Almost every executive presentation I’ve seen recently contains the same sentence: “We need to do something with AI.” What’s rarely mentioned alongside it is the problem it’s supposed to solve. The order is backwards. First comes the desire for AI, then the search for a task that fits it. Many even openly admit what triggered this: at the last conference, everyone was saying they were already using AI.
This pattern has a name. The fear of missing out, known in research as FOMO, has been well studied. It refers to the worry of being excluded from others’ rewarding experiences. It drives us to act simply because others are doing so. We don’t need a problem of our own for this to happen. In our private lives, it drives us to every party, for fear of missing THE one where something important is happening. The same force is at work in business. When AI is the talk of every conference, we feel that waiting on the sidelines means falling behind.
What happens next often follows the same pattern. A working group is set up, a budget is allocated, and a supplier is sought. Then the search begins for a use case that fits the technology, which has long since been decided upon. The end result is a pilot project that solves a problem nobody had asked for in the first place.
It’s as if we bought a microscope simply because everyone else had one, and then went looking for nails we could hammer in with it. And a tool that has to search for its own problem rarely finds the right one.
This comes at a cost. Resources and attention are poured into the tool, whilst the underlying issues remain unaddressed. And when the pilot project then fails to deliver as promised, someone concludes: ‘AI is a waste of time after all.’ As a result, the initial hype turns into its opposite. In both cases, no one has looked at the problem itself.
AI is just one tool among many
Generative AI is a powerful and impressive tool. But it is just one of many. Only the process itself will reveal which one is right for the job.
Sometimes the best solution is to remove a step. In one case, customer service staff had to get every goodwill credit approved by their team leader, no matter how small. A simple rule change was enough to eliminate 90% of these approvals: approval was only required for amounts of 50 euros or more. This is both the simplest and the most difficult solution, because omitting a step requires courage, but is inexpensive to implement.
Often, a process belongs in the transaction system because the procedure is clearly defined. If someone moves into a flat and the previous tenant has not deregistered, the municipal utility must request a handover report. This is an if-then rule and should be fully automated by the system. An AI add-on has no place here.
And sometimes AI is the right tool for the job. Reviewing and sorting customer complaints is one such case, as it involves language and judgement. Depending on how it is integrated with the systems, AI can even suggest the next step. Here, AI can be deployed to its full potential and fits perfectly into the process.
If, on the other hand, we start with ‘AI’, all these possibilities remain hidden from us because the solution is already fixed before the right questions have even been asked.
We’ve seen this kind of hype before with past trends. A few years ago, everything had to be RPA – those little robots that mimic human clicks.
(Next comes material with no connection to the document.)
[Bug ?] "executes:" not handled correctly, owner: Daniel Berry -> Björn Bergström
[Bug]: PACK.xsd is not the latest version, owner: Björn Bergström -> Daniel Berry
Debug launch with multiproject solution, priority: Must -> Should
Today, the same tools are being given an ‘AI’ makeover so they sound up to date again. But the label doesn’t change the tool itself.
The problem comes first
The right tool stems from the problem itself. “Something involving AI” is merely a wish. The sensible question focuses on the specific process: where is the bottleneck? Only then can we say whether AI is the right fit, whether a simpler solution will suffice, or whether we’d be better off scrapping the idea altogether.
In one project, I realised that the greatest benefit didn’t actually lie in the tool itself. It lay in the questions that had to be discussed during implementation. Why do we make decisions this way? What do employees actually do in everyday life? Once we fully understood the process, half the solution became immediately apparent and didn’t require a new tool.
Finally
If the next slide in the board presentation says “do something with AI”, the honest question to ask is: what problem are we trying to solve? And sometimes, it is precisely this question that brings something uncomfortable to light. The process we wanted to improve with AI is itself broken. No tool can fix that.